The plugin basically now will take the attribute defined in the input value if it starts with a dollar sign ($), this is a standard shortcut key for string interpolation in C# I have followed, and then apply a simple regular expression to it to pick out each of the environment variables used in the string. Yes you could include MULTIPLE environment variables if you wanted.

var regexString = @"(\{" + prefixString + @"\w+})";
var rx = new Regex(regexString, RegexOptions.Compiled | RegexOptions.IgnoreCase);

var matches = rx.Matches(input);

For each environment variable it picks out with the regular expression it then attempts to find an environment variable definition for the unique name (schemaName in the code). If it finds that it checks to see if there is a corresponding environment variable value. Based on how environment variables is designed the value will override the definitions default value. The default value is the fallback if no value is defined.
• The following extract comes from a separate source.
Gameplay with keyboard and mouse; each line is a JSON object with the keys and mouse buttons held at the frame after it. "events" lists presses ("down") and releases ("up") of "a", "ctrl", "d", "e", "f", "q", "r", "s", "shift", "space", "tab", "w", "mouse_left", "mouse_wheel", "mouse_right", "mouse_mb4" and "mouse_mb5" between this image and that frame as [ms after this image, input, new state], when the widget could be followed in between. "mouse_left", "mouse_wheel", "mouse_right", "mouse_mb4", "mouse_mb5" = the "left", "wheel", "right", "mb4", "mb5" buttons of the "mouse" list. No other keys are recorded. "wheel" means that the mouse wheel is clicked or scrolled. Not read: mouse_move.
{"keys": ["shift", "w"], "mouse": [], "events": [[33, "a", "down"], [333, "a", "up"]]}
foreach (var item in matches)
            {
                var schemaName = item.ToString().Replace("{" + prefixString, "").Replace("}", "");

                var environmentVariableDef = orgContext.CreateQuery("environmentvariabledefinition").FirstOrDefault(a => a.GetAttributeValue<string>("schemaname").Equals(schemaName));

                if (environmentVariableDef == null)
                {
                    continue;
                }

                var defaultValue = environmentVariableDef.GetAttributeValue<string>("defaultvalue");

                var environmentVariableValue = orgContext.CreateQuery("environmentvariablevalue").FirstOrDefault(a => a.GetAttributeValue<EntityReference>("environmentvariabledefinitionid").Id == environmentVariableDef.Id);

                var value = defaultValue ?? item.ToString();
                if (environmentVariableValue != null)
                {
                    value = environmentVariableValue.GetAttributeValue<string>("value");
                }

                input = input.Replace(item.ToString(), value);
            }

When all done it sets the OutputParameters[“BusinessEntity”], which is the object that is the entity that will be output to the client, and it sets the output attribute.

Entity entity = (Entity)context.OutputParameters["BusinessEntity"];
entity.Attributes[outputAttribute] = input;

Now we need our environment variable created. Head to the modern solution explorer, create your variable and set a default value, optional set a value as well. For me I want the domain of the Uri so I will set www.demo.com as the default value.

Now let’s go create an OData v4 Data Source. For the Name I will input my format string, $https://{env:demo_test}/odata. In the Uri when creating I will put https://www.helloworld.com, but on retrieve because of my plugin I should end up seeing https://www.demo.com/odata.

Creating new OData v4 Data Source with environment variable interpolation string in name field
Retrieved OData v4 Data Source with interpolated string in URL

The plugins that use the OData v4 Data Source will now RETRIEVE the data source entity record and get the manipulated value back instead of the one previously set.

The other scenario of the PowerApps Portal, this one is a little different as it needs the retrieve multiple not just the retrieve message. As well you can’t get away with using a different input and output field based on the portal does very narrow queries for data so that it performs as best as possible. But it does work! Updated plugin with retrieve multiple and a portal example next week.

Those are my 2 current scenarios, I definitely invite anyone to take the plugin code and deploy it for use in their scenarios and also curious to hear what they are.

Checkout the GitHub repo project, the readme has a shortened version of this post and look forward to feedback in the comments here or on Git.

A last note…The interpolation format string if used as the input and output can be overwritten if record modification in the UI of any fields occurs and save or auto save is triggered.